Barbara Marks received an MFA in painting from Brooklyn College (CUNY), and a BFA in painting from Lyme Academy College of Fine Arts (CT). She has enjoyed residencies at the Vermont Studio Center, Fowler Dune Shack (Cape Cod), MIRA (Martignano, Italy), and Jentel Foundation (Wyoming). She has twice been a visiting artist at the American Academy in Rome. Most recently her work has been shown at the DaSilva Gallery, Silvermine Arts Center, Whitney Center, and The Chase Family Gallery (CT); The Painting Center and First Street Gallery (NYC); Drawing Rooms (NJ); and Artist-Run at Satellite (Miami). Her paintings and prints are in numerous private collections. She is an artist member at The Painting Center, NYC, NY, and a Guild Artist at Silvermine Arts Center, New Canaan, CT. Her work on paper is represented in the flatfile at Artspace New Haven. Barbara is a Trustee of the Vermont Studio Center and a former board member of Artspace New Haven. Previously, she was the principal of a graphic design studio serving the book publishing industry. Barbara lives and works in Connecticut; she divides her “free” time between Connecticut and NYC.



I’m a B-52 (b. 1952). I spent my childhood in Westport, Connecticut, my dad’s hometown. My mom was from Iowa. Both of my parents were makers of things, which is where my love of working with my hands must have come from. I attended Pitzer College, Claremont, CA, and the New School for Social Research, New York, NY, working toward a degree in anthropology until I fell into a graphic design job in Soho. From there I went on to jobs in magazine design and book design. In 1978, I established my own design studio specializing in publication design for the book publishing industry.

I landed happily in graphic design, without a background in fine arts, but with a nagging desire to try my hand at drawing and painting. In 2000, I took the plunge and enrolled in a summer painting “intensive” at Wesleyan University. I had NO idea what I was getting myself into. It was intense and challenging—and I wanted more. I decided to take classes at the Lyme Academy College of Fine Arts. Two classes in the fall led to two more in the spring and, in 2001, I left book design behind to become a full-time matriculating student at Lyme, earning a BFA in painting in 2005, and then an MFA in painting from Brooklyn College (CUNY) in 2008. Since then, I have focused my efforts on strengthening my studio practice, getting traction and exposure for my work, and deepening my involvement in the greater arts community.

My colorful paintings are rooted in direct observation and memory. Fusing reality and invention, they suggest ordinary objects, eccentric landscapes, and quirky interior spaces; they elicit narrative.
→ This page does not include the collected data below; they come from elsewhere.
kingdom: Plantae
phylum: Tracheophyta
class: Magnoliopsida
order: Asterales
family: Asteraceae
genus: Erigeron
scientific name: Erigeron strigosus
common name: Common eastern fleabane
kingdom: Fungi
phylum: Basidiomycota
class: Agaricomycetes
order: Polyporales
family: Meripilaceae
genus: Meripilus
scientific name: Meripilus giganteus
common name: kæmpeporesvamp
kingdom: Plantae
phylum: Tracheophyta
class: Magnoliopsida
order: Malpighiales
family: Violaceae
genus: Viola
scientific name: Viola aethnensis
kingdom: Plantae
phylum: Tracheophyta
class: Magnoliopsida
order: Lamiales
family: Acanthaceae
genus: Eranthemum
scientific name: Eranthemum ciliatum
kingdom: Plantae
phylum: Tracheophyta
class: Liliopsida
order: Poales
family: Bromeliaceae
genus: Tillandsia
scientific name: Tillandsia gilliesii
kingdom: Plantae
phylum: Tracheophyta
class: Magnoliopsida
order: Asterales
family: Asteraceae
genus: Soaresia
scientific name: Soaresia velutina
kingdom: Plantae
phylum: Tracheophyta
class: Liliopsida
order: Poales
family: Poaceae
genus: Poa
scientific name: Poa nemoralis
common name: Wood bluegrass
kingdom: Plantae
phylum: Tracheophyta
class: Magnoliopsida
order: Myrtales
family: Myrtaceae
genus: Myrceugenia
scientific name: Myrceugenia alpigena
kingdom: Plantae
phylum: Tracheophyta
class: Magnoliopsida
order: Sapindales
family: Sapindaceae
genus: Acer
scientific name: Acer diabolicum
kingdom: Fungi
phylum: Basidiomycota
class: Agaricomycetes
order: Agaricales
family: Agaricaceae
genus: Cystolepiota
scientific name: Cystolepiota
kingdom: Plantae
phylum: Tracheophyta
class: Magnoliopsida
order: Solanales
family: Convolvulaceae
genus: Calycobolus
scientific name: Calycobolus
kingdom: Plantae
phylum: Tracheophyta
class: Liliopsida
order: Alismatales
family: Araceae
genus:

In my work, I oscillate between geometric and representational abstraction—driven by my interest in economy of expression, and my belief in the role that color can play in the situation of a particular painting. My primary medium is color—everything else falls into place to support that. I am interested in color for its own sake—color as form; color as content. Beauty and craft are important to me. My work evades being neatly pigeonholed into a genre or a ‘style.’ I paint what interests me in whatever way I feel like painting it. I favor a small, square format, and I work in series. I am currently at work on “Recollection,” a series of small-scale, square, paintings-on-panel. My long-term plan is to grow the series into a large-scale project by making many small-scale paintings that, when installed as a group, will take on a monumental scale.